***** GIVEN MATERIAL

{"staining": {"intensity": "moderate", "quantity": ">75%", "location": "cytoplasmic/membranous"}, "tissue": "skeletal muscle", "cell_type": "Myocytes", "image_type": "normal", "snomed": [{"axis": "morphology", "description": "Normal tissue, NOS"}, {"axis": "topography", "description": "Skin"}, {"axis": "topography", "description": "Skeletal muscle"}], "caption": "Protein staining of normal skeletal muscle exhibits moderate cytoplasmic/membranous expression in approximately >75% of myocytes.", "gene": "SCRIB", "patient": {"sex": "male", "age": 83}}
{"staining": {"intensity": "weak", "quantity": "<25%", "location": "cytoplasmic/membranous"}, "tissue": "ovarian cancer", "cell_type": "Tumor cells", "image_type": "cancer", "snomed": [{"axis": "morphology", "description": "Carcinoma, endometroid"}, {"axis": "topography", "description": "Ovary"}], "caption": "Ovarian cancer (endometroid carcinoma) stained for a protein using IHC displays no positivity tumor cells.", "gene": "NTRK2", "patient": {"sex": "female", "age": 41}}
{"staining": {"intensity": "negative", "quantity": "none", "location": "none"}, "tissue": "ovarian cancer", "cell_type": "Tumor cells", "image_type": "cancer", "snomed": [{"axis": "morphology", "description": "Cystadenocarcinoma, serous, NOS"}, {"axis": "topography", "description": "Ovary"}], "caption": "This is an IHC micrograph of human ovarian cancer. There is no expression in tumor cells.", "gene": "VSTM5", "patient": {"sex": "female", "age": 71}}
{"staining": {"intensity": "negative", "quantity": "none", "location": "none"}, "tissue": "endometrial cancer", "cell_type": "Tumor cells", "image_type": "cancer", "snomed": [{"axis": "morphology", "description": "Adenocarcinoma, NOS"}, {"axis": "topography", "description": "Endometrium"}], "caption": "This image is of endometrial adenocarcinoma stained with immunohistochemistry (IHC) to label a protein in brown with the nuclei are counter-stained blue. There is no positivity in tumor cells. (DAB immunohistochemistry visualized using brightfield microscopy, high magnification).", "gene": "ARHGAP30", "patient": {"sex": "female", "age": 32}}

**********

| EXERCISE PROMPT |
All of the material above needs to be retyped word for word.

| EXERCISE ANSWER |
{"staining": {"intensity": "moderate", "quantity": ">75%", "location": "cytoplasmic/membranous"}, "tissue": "skeletal muscle", "cell_type": "Myocytes", "image_type": "normal", "snomed": [{"axis": "morphology", "description": "Normal tissue, NOS"}, {"axis": "topography", "description": "Skin"}, {"axis": "topography", "description": "Skeletal muscle"}], "caption": "Protein staining of normal skeletal muscle exhibits moderate cytoplasmic/membranous expression in approximately >75% of myocytes.", "gene": "SCRIB", "patient": {"sex": "male", "age": 83}}
{"staining": {"intensity": "weak", "quantity": "<25%", "location": "cytoplasmic/membranous"}, "tissue": "ovarian cancer", "cell_type": "Tumor cells", "image_type": "cancer", "snomed": [{"axis": "morphology", "description": "Carcinoma, endometroid"}, {"axis": "topography", "description": "Ovary"}], "caption": "Ovarian cancer (endometroid carcinoma) stained for a protein using IHC displays no positivity tumor cells.", "gene": "NTRK2", "patient": {"sex": "female", "age": 41}}
{"staining": {"intensity": "negative", "quantity": "none", "location": "none"}, "tissue": "ovarian cancer", "cell_type": "Tumor cells", "image_type": "cancer", "snomed": [{"axis": "morphology", "description": "Cystadenocarcinoma, serous, NOS"}, {"axis": "topography", "description": "Ovary"}], "caption": "This is an IHC micrograph of human ovarian cancer. There is no expression in tumor cells.", "gene": "VSTM5", "patient": {"sex": "female", "age": 71}}
{"staining": {"intensity": "negative", "quantity": "none", "location": "none"}, "tissue": "endometrial cancer", "cell_type": "Tumor cells", "image_type": "cancer", "snomed": [{"axis": "morphology", "description": "Adenocarcinoma, NOS"}, {"axis": "topography", "description": "Endometrium"}], "caption": "This image is of endometrial adenocarcinoma stained with immunohistochemistry (IHC) to label a protein in brown with the nuclei are counter-stained blue. There is no positivity in tumor cells. (DAB immunohistochemistry visualized using brightfield microscopy, high magnification).", "gene": "ARHGAP30", "patient": {"sex": "female", "age": 32}}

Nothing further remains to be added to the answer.